— Exercise aim —
Your answer should be only the lines below from the one with "(center 359 142)" to the one with "(start 168.928349 157.826835)", repeated exactly, ends included.

┏━━

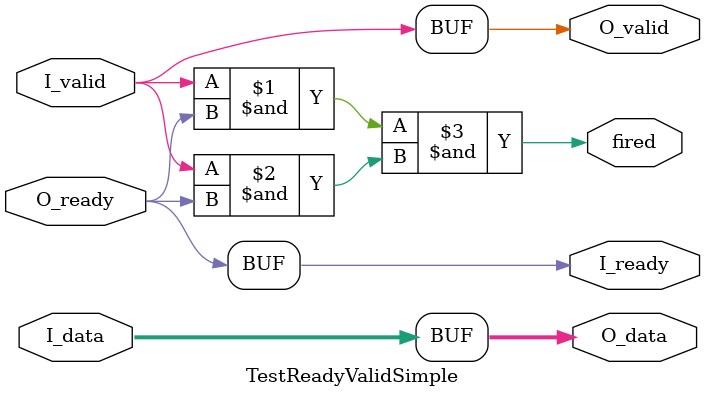
<source format=v>
module TestReadyValidSimple (
    input [4:0] I_data,
    output I_ready,
    input I_valid,
    output [4:0] O_data,
    input O_ready,
    output O_valid,
    output fired
);
assign I_ready = O_ready;
assign O_data = I_data;
assign O_valid = I_valid;
assign fired = (I_valid & O_ready) & (I_valid & O_ready);
endmodule


</source>
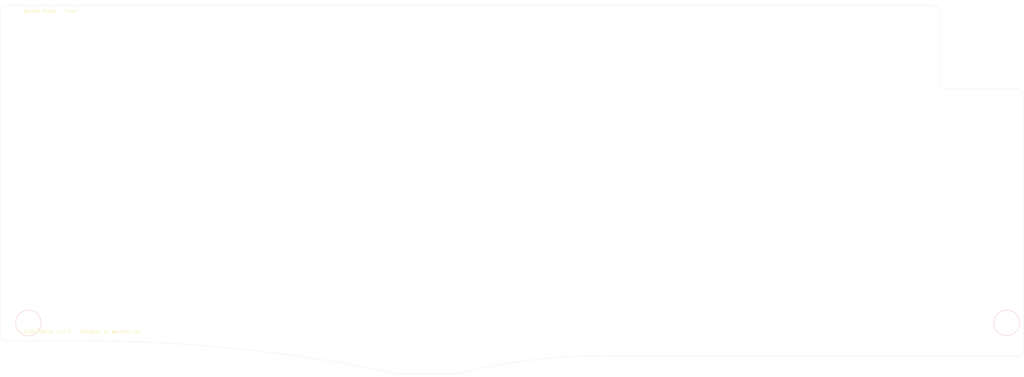
<source format=kicad_pcb>
(kicad_pcb
	(version 20240108)
	(generator "pcbnew")
	(generator_version "8.0")
	(general
		(thickness 1.6)
		(legacy_teardrops no)
	)
	(paper "A3")
	(layers
		(0 "F.Cu" signal)
		(31 "B.Cu" signal)
		(32 "B.Adhes" user "B.Adhesive")
		(33 "F.Adhes" user "F.Adhesive")
		(34 "B.Paste" user)
		(35 "F.Paste" user)
		(36 "B.SilkS" user "B.Silkscreen")
		(37 "F.SilkS" user "F.Silkscreen")
		(38 "B.Mask" user)
		(39 "F.Mask" user)
		(40 "Dwgs.User" user "User.Drawings")
		(41 "Cmts.User" user "User.Comments")
		(42 "Eco1.User" user "User.Eco1")
		(43 "Eco2.User" user "User.Eco2")
		(44 "Edge.Cuts" user)
		(45 "Margin" user)
		(46 "B.CrtYd" user "B.Courtyard")
		(47 "F.CrtYd" user "F.Courtyard")
		(48 "B.Fab" user)
		(49 "F.Fab" user)
		(50 "User.1" user)
		(51 "User.2" user)
		(52 "User.3" user)
		(53 "User.4" user)
		(54 "User.5" user)
		(55 "User.6" user)
		(56 "User.7" user)
		(57 "User.8" user)
		(58 "User.9" user)
	)
	(setup
		(pad_to_mask_clearance 0)
		(allow_soldermask_bridges_in_footprints no)
		(pcbplotparams
			(layerselection 0x00010f0_ffffffff)
			(plot_on_all_layers_selection 0x0000000_00000000)
			(disableapertmacros no)
			(usegerberextensions no)
			(usegerberattributes no)
			(usegerberadvancedattributes no)
			(creategerberjobfile no)
			(dashed_line_dash_ratio 12.000000)
			(dashed_line_gap_ratio 3.000000)
			(svgprecision 4)
			(plotframeref no)
			(viasonmask yes)
			(mode 1)
			(useauxorigin no)
			(hpglpennumber 1)
			(hpglpenspeed 20)
			(hpglpendiameter 15.000000)
			(pdf_front_fp_property_popups yes)
			(pdf_back_fp_property_popups yes)
			(dxfpolygonmode yes)
			(dxfimperialunits yes)
			(dxfusepcbnewfont yes)
			(psnegative no)
			(psa4output no)
			(plotreference yes)
			(plotvalue yes)
			(plotfptext yes)
			(plotinvisibletext no)
			(sketchpadsonfab no)
			(subtractmaskfromsilk no)
			(outputformat 1)
			(mirror no)
			(drillshape 0)
			(scaleselection 1)
			(outputdirectory "../発注データ/20240907/bottom/")
		)
	)
	(net 0 "")
	(footprint "kbd_Hole:m2_Screw_Hole" (layer "F.Cu") (at 76.2 95.25))
	(footprint "kbd_Hole:m2_Screw_Hole" (layer "F.Cu") (at 228.6 71.4375))
	(footprint "kbd_Hole:m2_Screw_Hole" (layer "F.Cu") (at 178.59375 154.78125))
	(footprint "kbd_Hole:m2_Screw_Hole" (layer "F.Cu") (at 361.95 71.4375))
	(footprint "kbd_Hole:m2_Screw_Hole" (layer "F.Cu") (at 178.59375 111.91875))
	(footprint "kbd_Hole:m2_Screw_Hole" (layer "F.Cu") (at 47.625 71.4375))
	(footprint "kbd_Hole:m2_Screw_Hole" (layer "F.Cu") (at 314.325 102.39375))
	(footprint "kbd_Hole:m2_Screw_Hole" (layer "F.Cu") (at 335.75625 45.24375))
	(footprint "kbd_Hole:m2_Screw_Hole" (layer "F.Cu") (at 361.95 150.01875))
	(footprint "kbd_Hole:m2_Screw_Hole" (layer "F.Cu") (at 173.83125 45.24375))
	(footprint "kbd_Hole:m2_Screw_Hole" (layer "F.Cu") (at 47.625 145.25625))
	(footprint "kbd_Hole:m2_Screw_Hole" (layer "F.Cu") (at 47.625 45.24375))
	(gr_circle
		(center 54 142)
		(end 58 142)
		(stroke
			(width 0.1)
			(type default)
		)
		(fill none)
		(layer "B.SilkS")
		(uuid "6634827b-598f-4051-b0aa-05fd9ae845a2")
	)
	(gr_circle
		(center 359 142)
		(end 363 142)
		(stroke
			(width 0.1)
			(type default)
		)
		(fill none)
		(layer "B.SilkS")
		(uuid "cac536af-0029-4ae0-967f-8310ddc7793c")
	)
	(gr_arc
		(start 340.1375 69.0562)
		(mid 338.723289 68.470446)
		(end 338.1375 67.05625)
		(stroke
			(width 0.05)
			(type default)
		)
		(layer "Edge.Cuts")
		(uuid "089a9c43-808e-4976-af89-52db86bba503")
	)
	(gr_line
		(start 362.33125 152.4)
		(end 238.125 152.4)
		(stroke
			(width 0.05)
			(type default)
		)
		(layer "Edge.Cuts")
		(uuid "0e261ffb-040c-4b6c-9ad1-f48c6b17cc6b")
	)
	(gr_line
		(start 340.1375 69.0562)
		(end 362.33125 69.05625)
		(stroke
			(width 0.05)
			(type default)
		)
		(layer "Edge.Cuts")
		(uuid "22a633ca-3ded-42fd-a71e-1e970ca1b8d8")
	)
	(gr_line
		(start 336.1375 42.8625)
		(end 47.24375 42.8625)
		(stroke
			(width 0.05)
			(type default)
		)
		(layer "Edge.Cuts")
		(uuid "23edc12c-057f-49f2-90ce-8950e8f10950")
	)
	(gr_line
		(start 45.24375 44.8625)
		(end 45.24375 145.6375)
		(stroke
			(width 0.05)
			(type default)
		)
		(layer "Edge.Cuts")
		(uuid "361a5467-aa28-4d10-ae69-5be71b9027e3")
	)
	(gr_arc
		(start 188.092757 157.826835)
		(mid 212.918555 153.358745)
		(end 238.125 152.4)
		(stroke
			(width 0.05)
			(type default)
		)
		(layer "Edge.Cuts")
		(uuid "515d30c4-8d74-4b18-8012-9c54352f9929")
	)
	(gr_arc
		(start 362.33125 69.05625)
		(mid 363.745461 69.642004)
		(end 364.33125 71.0562)
		(stroke
			(width 0.05)
			(type default)
		)
		(layer "Edge.Cuts")
		(uuid "583f9d80-e10e-422b-a479-0a6cb462f806")
	)
	(gr_line
		(start 47.24375 147.6375)
		(end 71.4375 147.6375)
		(stroke
			(width 0.05)
			(type default)
		)
		(layer "Edge.Cuts")
		(uuid "63a53e02-7113-48e2-9950-788ce804840f")
	)
	(gr_arc
		(start 336.1375 42.86255)
		(mid 337.551711 43.448304)
		(end 338.1375 44.8625)
		(stroke
			(width 0.05)
			(type default)
		)
		(layer "Edge.Cuts")
		(uuid "830c23de-8016-4843-a737-51cc85e6db05")
	)
	(gr_line
		(start 168.928349 157.826835)
		(end 188.092757 157.826835)
		(stroke
			(width 0.05)
			(type default)
		)
		(layer "Edge.Cuts")
		(uuid "90ce9689-860e-4786-9c64-473c7c207b39")
	)
	(gr_arc
		(start 45.24375 44.8625)
		(mid 45.829536 43.448286)
		(end 47.24375 42.8625)
		(stroke
			(width 0.05)
			(type default)
		)
		(layer "Edge.Cuts")
		(uuid "aa94d533-ff69-4464-a59d-ecbdf42d95bd")
	)
	(gr_arc
		(start 364.33125 150.4)
		(mid 363.745464 151.814214)
		(end 362.33125 152.4)
		(stroke
			(width 0.05)
			(type default)
		)
		(layer "Edge.Cuts")
		(uuid "b3080ea8-bcdb-47f5-b485-3facd269fbbe")
	)
	(gr_arc
		(start 47.24375 147.6375)
		(mid 45.829536 147.051714)
		(end 45.24375 145.6375)
		(stroke
			(width 0.05)
			(type default)
		)
		(layer "Edge.Cuts")
		(uuid "bb0f5fc5-57a3-488c-837b-88d04b92766d")
	)
	(gr_line
		(start 338.1375 44.8625)
		(end 338.1375 67.05625)
		(stroke
			(width 0.05)
			(type default)
		)
		(layer "Edge.Cuts")
		(uuid "cd16ec9f-be24-43dc-b251-12863fbc43e4")
	)
	(gr_line
		(start 364.33125 150.4)
		(end 364.33125 71.0562)
		(stroke
			(width 0.05)
			(type default)
		)
		(layer "Edge.Cuts")
		(uuid "d60e124b-95d1-46e0-979d-0d95790f0e17")
	)
	(gr_arc
		(start 71.4375 147.6375)
		(mid 120.448438 150.191753)
		(end 168.928349 157.826835)
		(stroke
			(width 0.05)
			(type default)
		)
		(layer "Edge.Cuts")
		(uuid "e396033f-b386-42ad-bcc6-0de980090586")
	)
	(gr_text "Bottom Plate - Front"
		(at 52.3875 45.24375 0)
		(layer "F.SilkS")
		(uuid "1d552261-9a8e-40e5-b885-89697272d7a4")
		(effects
			(font
				(size 1 1)
				(thickness 0.1)
			)
			(justify left bottom)
		)
	)
	(gr_text "Earth72alice v1.0.0 - Designed by @alektor_diy"
		(at 52.3875 145.25625 0)
		(layer "F.SilkS")
		(uuid "6c5db886-b5fd-4594-9e62-d643684424ce")
		(effects
			(font
				(size 1 1)
				(thickness 0.1)
			)
			(justify left bottom)
		)
	)
)

</source>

┗━━

— Answer box —
		(center 359 142)
		(end 363 142)
		(stroke
			(width 0.1)
			(type default)
		)
		(fill none)
		(layer "B.SilkS")
		(uuid "cac536af-0029-4ae0-967f-8310ddc7793c")
	)
	(gr_arc
		(start 340.1375 69.0562)
		(mid 338.723289 68.470446)
		(end 338.1375 67.05625)
		(stroke
			(width 0.05)
			(type default)
		)
		(layer "Edge.Cuts")
		(uuid "089a9c43-808e-4976-af89-52db86bba503")
	)
	(gr_line
		(start 362.33125 152.4)
		(end 238.125 152.4)
		(stroke
			(width 0.05)
			(type default)
		)
		(layer "Edge.Cuts")
		(uuid "0e261ffb-040c-4b6c-9ad1-f48c6b17cc6b")
	)
	(gr_line
		(start 340.1375 69.0562)
		(end 362.33125 69.05625)
		(stroke
			(width 0.05)
			(type default)
		)
		(layer "Edge.Cuts")
		(uuid "22a633ca-3ded-42fd-a71e-1e970ca1b8d8")
	)
	(gr_line
		(start 336.1375 42.8625)
		(end 47.24375 42.8625)
		(stroke
			(width 0.05)
			(type default)
		)
		(layer "Edge.Cuts")
		(uuid "23edc12c-057f-49f2-90ce-8950e8f10950")
	)
	(gr_line
		(start 45.24375 44.8625)
		(end 45.24375 145.6375)
		(stroke
			(width 0.05)
			(type default)
		)
		(layer "Edge.Cuts")
		(uuid "361a5467-aa28-4d10-ae69-5be71b9027e3")
	)
	(gr_arc
		(start 188.092757 157.826835)
		(mid 212.918555 153.358745)
		(end 238.125 152.4)
		(stroke
			(width 0.05)
			(type default)
		)
		(layer "Edge.Cuts")
		(uuid "515d30c4-8d74-4b18-8012-9c54352f9929")
	)
	(gr_arc
		(start 362.33125 69.05625)
		(mid 363.745461 69.642004)
		(end 364.33125 71.0562)
		(stroke
			(width 0.05)
			(type default)
		)
		(layer "Edge.Cuts")
		(uuid "583f9d80-e10e-422b-a479-0a6cb462f806")
	)
	(gr_line
		(start 47.24375 147.6375)
		(end 71.4375 147.6375)
		(stroke
			(width 0.05)
			(type default)
		)
		(layer "Edge.Cuts")
		(uuid "63a53e02-7113-48e2-9950-788ce804840f")
	)
	(gr_arc
		(start 336.1375 42.86255)
		(mid 337.551711 43.448304)
		(end 338.1375 44.8625)
		(stroke
			(width 0.05)
			(type default)
		)
		(layer "Edge.Cuts")
		(uuid "830c23de-8016-4843-a737-51cc85e6db05")
	)
	(gr_line
		(start 168.928349 157.826835)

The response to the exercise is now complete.